• [Data for processing]
● ● ●

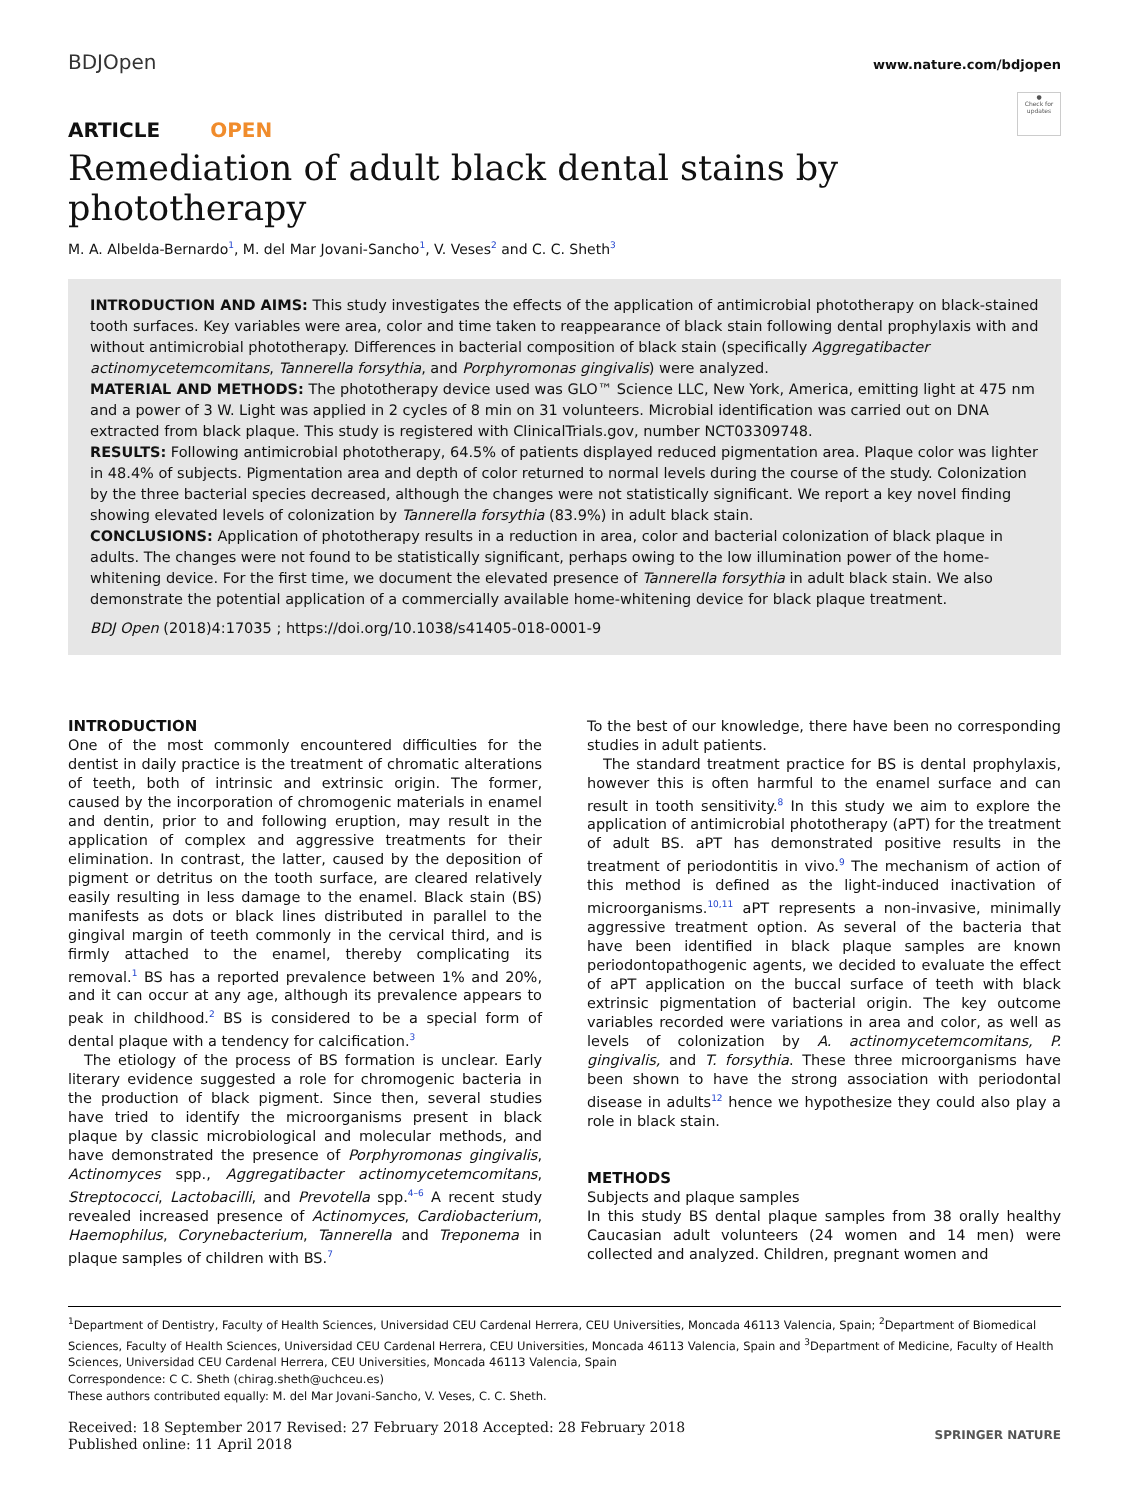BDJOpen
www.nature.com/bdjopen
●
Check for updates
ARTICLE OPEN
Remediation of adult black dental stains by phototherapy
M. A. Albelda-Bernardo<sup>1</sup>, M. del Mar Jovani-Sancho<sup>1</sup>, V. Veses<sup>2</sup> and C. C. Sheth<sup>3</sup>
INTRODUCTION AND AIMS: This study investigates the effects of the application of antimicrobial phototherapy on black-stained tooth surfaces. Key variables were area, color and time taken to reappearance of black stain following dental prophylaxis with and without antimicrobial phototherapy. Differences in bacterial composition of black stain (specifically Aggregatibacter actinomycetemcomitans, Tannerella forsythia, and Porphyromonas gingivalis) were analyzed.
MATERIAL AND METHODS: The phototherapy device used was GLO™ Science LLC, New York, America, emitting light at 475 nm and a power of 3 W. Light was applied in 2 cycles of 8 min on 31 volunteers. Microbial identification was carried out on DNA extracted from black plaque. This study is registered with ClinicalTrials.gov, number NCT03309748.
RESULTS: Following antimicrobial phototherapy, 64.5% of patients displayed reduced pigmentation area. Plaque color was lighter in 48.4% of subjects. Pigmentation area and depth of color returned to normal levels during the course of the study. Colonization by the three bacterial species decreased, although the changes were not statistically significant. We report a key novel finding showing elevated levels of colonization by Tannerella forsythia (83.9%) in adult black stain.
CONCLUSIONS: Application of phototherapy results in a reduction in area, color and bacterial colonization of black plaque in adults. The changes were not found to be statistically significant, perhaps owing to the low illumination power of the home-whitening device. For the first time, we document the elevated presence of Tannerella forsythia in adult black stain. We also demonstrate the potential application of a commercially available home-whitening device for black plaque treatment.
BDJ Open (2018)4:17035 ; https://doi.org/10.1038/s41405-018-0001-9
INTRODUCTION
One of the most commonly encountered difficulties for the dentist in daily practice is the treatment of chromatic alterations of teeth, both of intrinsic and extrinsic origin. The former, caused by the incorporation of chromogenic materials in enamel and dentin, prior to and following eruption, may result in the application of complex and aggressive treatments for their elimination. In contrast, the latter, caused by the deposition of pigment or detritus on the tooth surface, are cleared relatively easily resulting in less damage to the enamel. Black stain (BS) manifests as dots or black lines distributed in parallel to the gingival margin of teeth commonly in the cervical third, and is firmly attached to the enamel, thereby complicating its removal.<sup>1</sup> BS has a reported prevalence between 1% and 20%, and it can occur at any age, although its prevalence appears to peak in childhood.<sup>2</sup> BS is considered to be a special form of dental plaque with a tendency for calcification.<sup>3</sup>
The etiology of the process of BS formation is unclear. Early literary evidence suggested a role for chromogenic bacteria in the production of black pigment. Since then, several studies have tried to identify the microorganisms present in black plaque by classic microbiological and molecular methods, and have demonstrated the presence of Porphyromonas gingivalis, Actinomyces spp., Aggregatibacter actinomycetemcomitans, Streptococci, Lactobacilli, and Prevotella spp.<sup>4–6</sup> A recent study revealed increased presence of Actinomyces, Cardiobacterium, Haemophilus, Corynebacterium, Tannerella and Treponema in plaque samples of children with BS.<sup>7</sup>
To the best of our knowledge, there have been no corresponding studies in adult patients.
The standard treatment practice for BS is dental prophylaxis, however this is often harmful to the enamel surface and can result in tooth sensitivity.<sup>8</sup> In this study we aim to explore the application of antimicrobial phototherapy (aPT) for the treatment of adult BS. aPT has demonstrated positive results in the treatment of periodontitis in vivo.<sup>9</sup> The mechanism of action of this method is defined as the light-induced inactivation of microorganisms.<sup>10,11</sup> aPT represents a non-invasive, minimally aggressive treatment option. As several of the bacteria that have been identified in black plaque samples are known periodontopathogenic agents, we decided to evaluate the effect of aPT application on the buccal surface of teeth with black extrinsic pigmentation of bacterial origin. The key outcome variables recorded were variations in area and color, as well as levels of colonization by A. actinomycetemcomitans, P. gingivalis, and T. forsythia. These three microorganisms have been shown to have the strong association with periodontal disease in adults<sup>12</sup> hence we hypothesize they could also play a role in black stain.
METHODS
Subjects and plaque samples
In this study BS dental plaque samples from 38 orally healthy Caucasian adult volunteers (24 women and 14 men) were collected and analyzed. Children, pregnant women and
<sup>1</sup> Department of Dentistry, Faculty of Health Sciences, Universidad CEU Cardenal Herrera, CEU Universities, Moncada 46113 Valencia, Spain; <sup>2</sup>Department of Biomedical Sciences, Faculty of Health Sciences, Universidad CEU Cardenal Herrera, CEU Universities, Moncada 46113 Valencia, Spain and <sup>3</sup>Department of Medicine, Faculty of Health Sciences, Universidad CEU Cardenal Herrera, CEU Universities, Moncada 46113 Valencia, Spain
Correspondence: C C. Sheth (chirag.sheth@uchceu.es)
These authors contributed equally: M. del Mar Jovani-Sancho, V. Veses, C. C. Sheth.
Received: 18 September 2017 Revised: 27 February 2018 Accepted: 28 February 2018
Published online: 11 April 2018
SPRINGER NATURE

● ● ●

• [Required action] Copy the data exactly. Any picture it contains is to be omitted.

• [Result of the exercise]
BDJOpen
www.nature.com/bdjopen
●
Check for updates
ARTICLE OPEN
Remediation of adult black dental stains by phototherapy
M. A. Albelda-Bernardo<sup>1</sup>, M. del Mar Jovani-Sancho<sup>1</sup>, V. Veses<sup>2</sup> and C. C. Sheth<sup>3</sup>
INTRODUCTION AND AIMS: This study investigates the effects of the application of antimicrobial phototherapy on black-stained tooth surfaces. Key variables were area, color and time taken to reappearance of black stain following dental prophylaxis with and without antimicrobial phototherapy. Differences in bacterial composition of black stain (specifically Aggregatibacter actinomycetemcomitans, Tannerella forsythia, and Porphyromonas gingivalis) were analyzed.
MATERIAL AND METHODS: The phototherapy device used was GLO™ Science LLC, New York, America, emitting light at 475 nm and a power of 3 W. Light was applied in 2 cycles of 8 min on 31 volunteers. Microbial identification was carried out on DNA extracted from black plaque. This study is registered with ClinicalTrials.gov, number NCT03309748.
RESULTS: Following antimicrobial phototherapy, 64.5% of patients displayed reduced pigmentation area. Plaque color was lighter in 48.4% of subjects. Pigmentation area and depth of color returned to normal levels during the course of the study. Colonization by the three bacterial species decreased, although the changes were not statistically significant. We report a key novel finding showing elevated levels of colonization by Tannerella forsythia (83.9%) in adult black stain.
CONCLUSIONS: Application of phototherapy results in a reduction in area, color and bacterial colonization of black plaque in adults. The changes were not found to be statistically significant, perhaps owing to the low illumination power of the home-whitening device. For the first time, we document the elevated presence of Tannerella forsythia in adult black stain. We also demonstrate the potential application of a commercially available home-whitening device for black plaque treatment.
BDJ Open (2018)4:17035 ; https://doi.org/10.1038/s41405-018-0001-9
INTRODUCTION
One of the most commonly encountered difficulties for the dentist in daily practice is the treatment of chromatic alterations of teeth, both of intrinsic and extrinsic origin. The former, caused by the incorporation of chromogenic materials in enamel and dentin, prior to and following eruption, may result in the application of complex and aggressive treatments for their elimination. In contrast, the latter, caused by the deposition of pigment or detritus on the tooth surface, are cleared relatively easily resulting in less damage to the enamel. Black stain (BS) manifests as dots or black lines distributed in parallel to the gingival margin of teeth commonly in the cervical third, and is firmly attached to the enamel, thereby complicating its removal.<sup>1</sup> BS has a reported prevalence between 1% and 20%, and it can occur at any age, although its prevalence appears to peak in childhood.<sup>2</sup> BS is considered to be a special form of dental plaque with a tendency for calcification.<sup>3</sup>
The etiology of the process of BS formation is unclear. Early literary evidence suggested a role for chromogenic bacteria in the production of black pigment. Since then, several studies have tried to identify the microorganisms present in black plaque by classic microbiological and molecular methods, and have demonstrated the presence of Porphyromonas gingivalis, Actinomyces spp., Aggregatibacter actinomycetemcomitans, Streptococci, Lactobacilli, and Prevotella spp.<sup>4–6</sup> A recent study revealed increased presence of Actinomyces, Cardiobacterium, Haemophilus, Corynebacterium, Tannerella and Treponema in plaque samples of children with BS.<sup>7</sup>
To the best of our knowledge, there have been no corresponding studies in adult patients.
The standard treatment practice for BS is dental prophylaxis, however this is often harmful to the enamel surface and can result in tooth sensitivity.<sup>8</sup> In this study we aim to explore the application of antimicrobial phototherapy (aPT) for the treatment of adult BS. aPT has demonstrated positive results in the treatment of periodontitis in vivo.<sup>9</sup> The mechanism of action of this method is defined as the light-induced inactivation of microorganisms.<sup>10,11</sup> aPT represents a non-invasive, minimally aggressive treatment option. As several of the bacteria that have been identified in black plaque samples are known periodontopathogenic agents, we decided to evaluate the effect of aPT application on the buccal surface of teeth with black extrinsic pigmentation of bacterial origin. The key outcome variables recorded were variations in area and color, as well as levels of colonization by A. actinomycetemcomitans, P. gingivalis, and T. forsythia. These three microorganisms have been shown to have the strong association with periodontal disease in adults<sup>12</sup> hence we hypothesize they could also play a role in black stain.
METHODS
Subjects and plaque samples
In this study BS dental plaque samples from 38 orally healthy Caucasian adult volunteers (24 women and 14 men) were collected and analyzed. Children, pregnant women and
<sup>1</sup> Department of Dentistry, Faculty of Health Sciences, Universidad CEU Cardenal Herrera, CEU Universities, Moncada 46113 Valencia, Spain; <sup>2</sup>Department of Biomedical Sciences, Faculty of Health Sciences, Universidad CEU Cardenal Herrera, CEU Universities, Moncada 46113 Valencia, Spain and <sup>3</sup>Department of Medicine, Faculty of Health Sciences, Universidad CEU Cardenal Herrera, CEU Universities, Moncada 46113 Valencia, Spain
Correspondence: C C. Sheth (chirag.sheth@uchceu.es)
These authors contributed equally: M. del Mar Jovani-Sancho, V. Veses, C. C. Sheth.
Received: 18 September 2017 Revised: 27 February 2018 Accepted: 28 February 2018
Published online: 11 April 2018
SPRINGER NATURE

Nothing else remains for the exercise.